**Data below**

::::::::

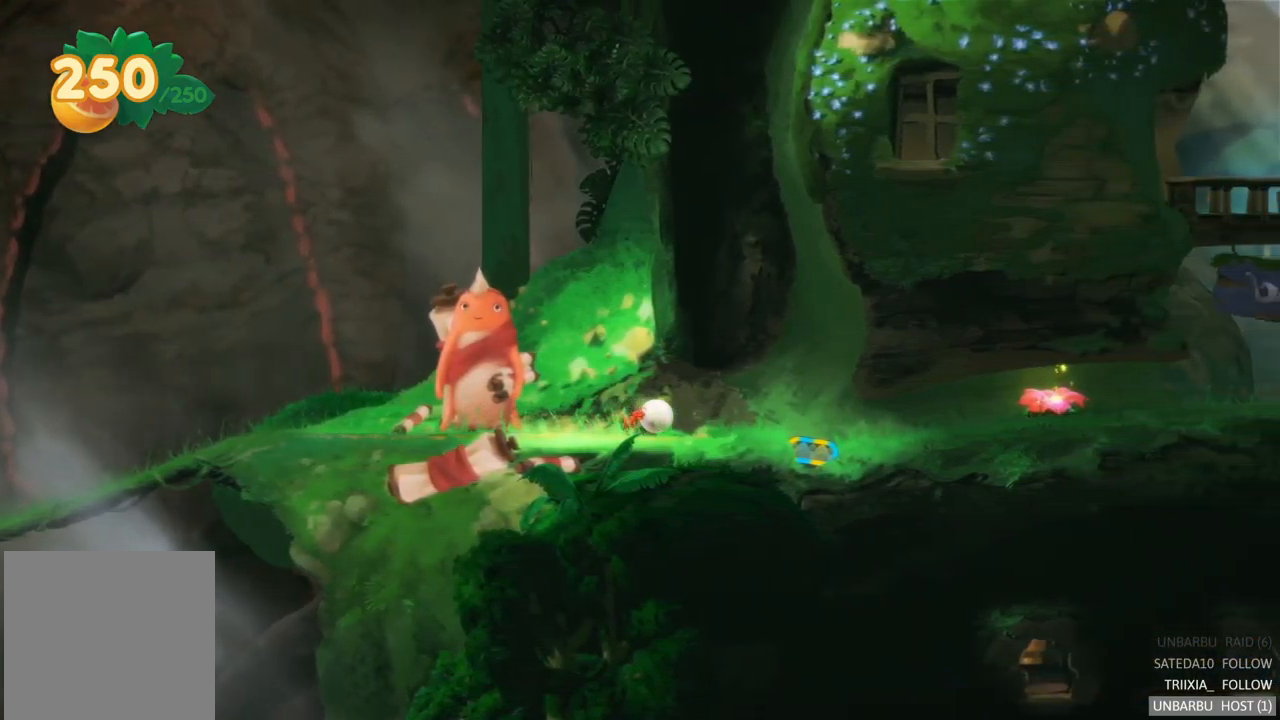
{"buttons": [], "left_stick": "right", "right_stick": "center", "events": []}
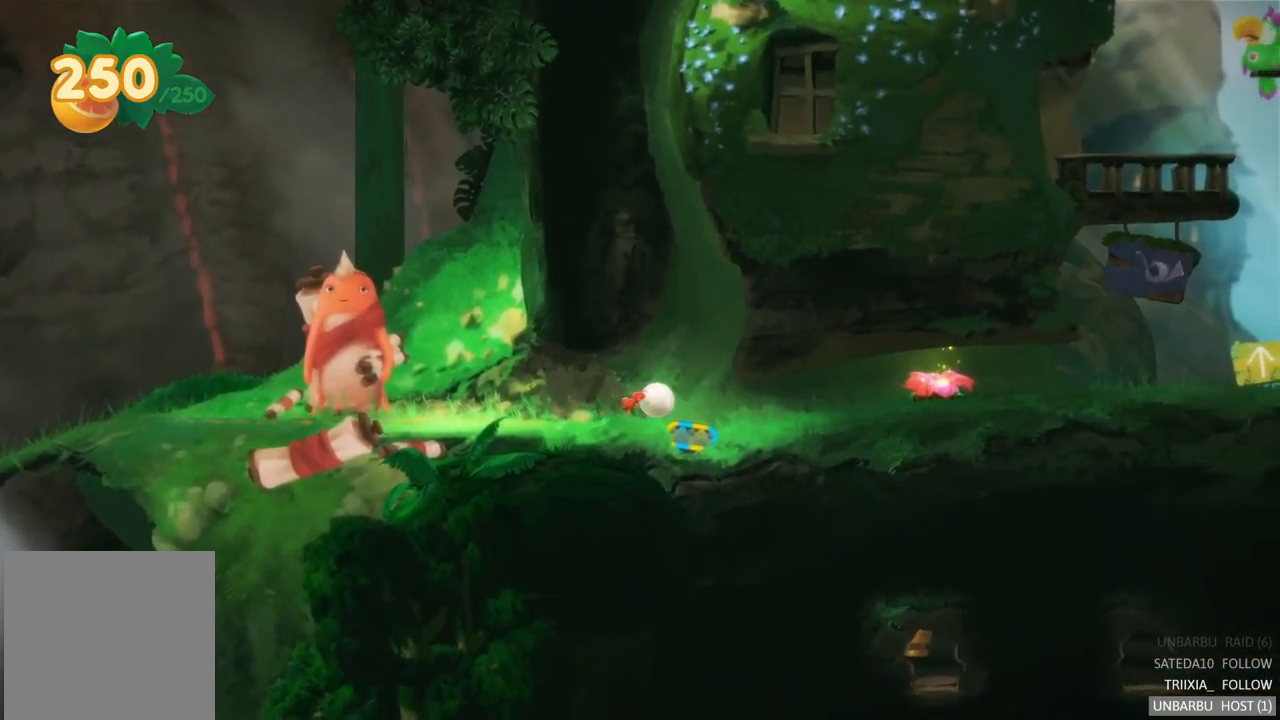
{"buttons": [], "left_stick": "right", "right_stick": "center", "events": [[17, "R2", "down"], [350, "R2", "up"]]}
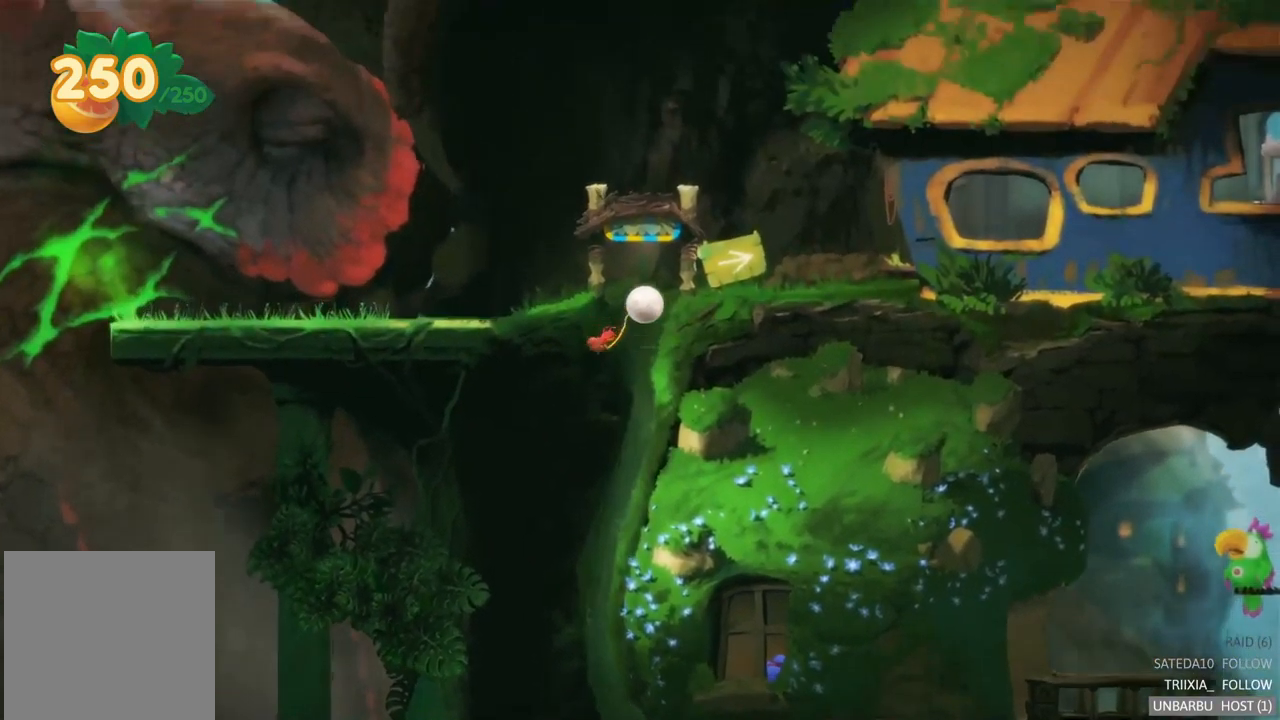
{"buttons": [], "left_stick": "right", "right_stick": "center", "events": []}
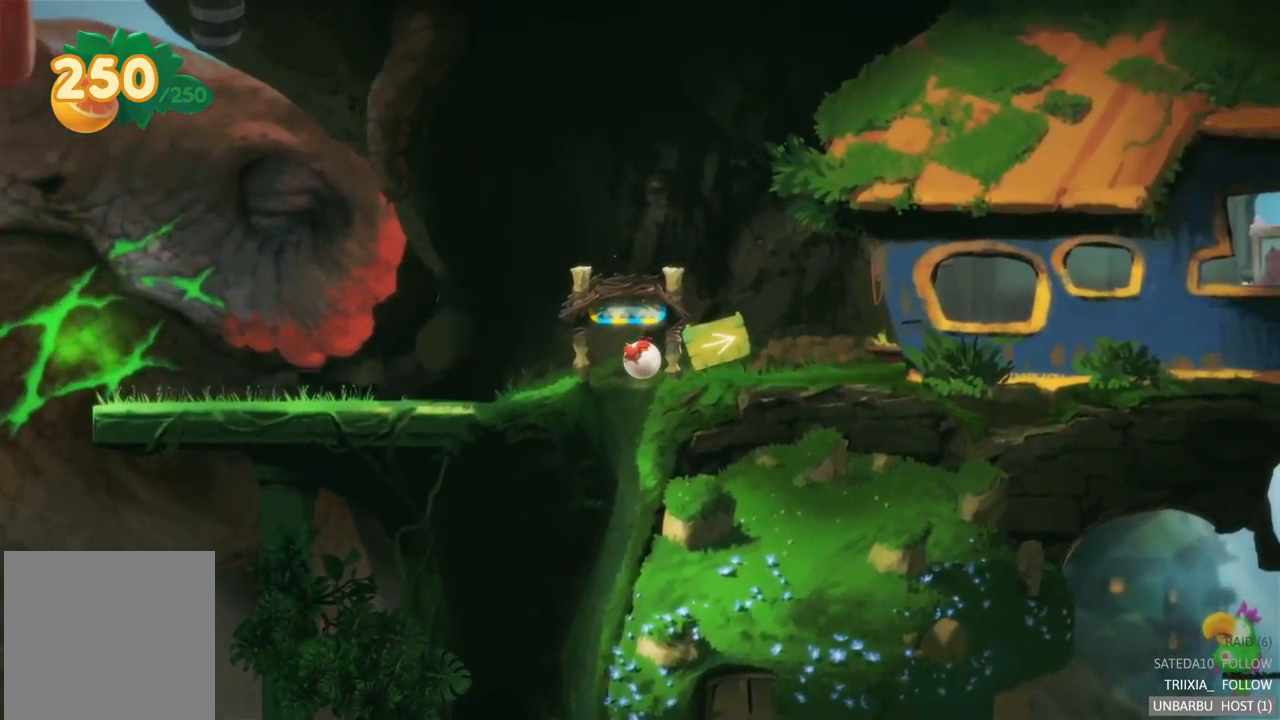
{"buttons": [], "left_stick": "right", "right_stick": "center", "events": []}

::::::::

**Problem to work on**
What you hand back should match the listing exactly, except that no pictures appear.

**Your solution**
{"buttons": [], "left_stick": "right", "right_stick": "center", "events": []}
{"buttons": [], "left_stick": "right", "right_stick": "center", "events": [[17, "R2", "down"], [350, "R2", "up"]]}
{"buttons": [], "left_stick": "right", "right_stick": "center", "events": []}
{"buttons": [], "left_stick": "right", "right_stick": "center", "events": []}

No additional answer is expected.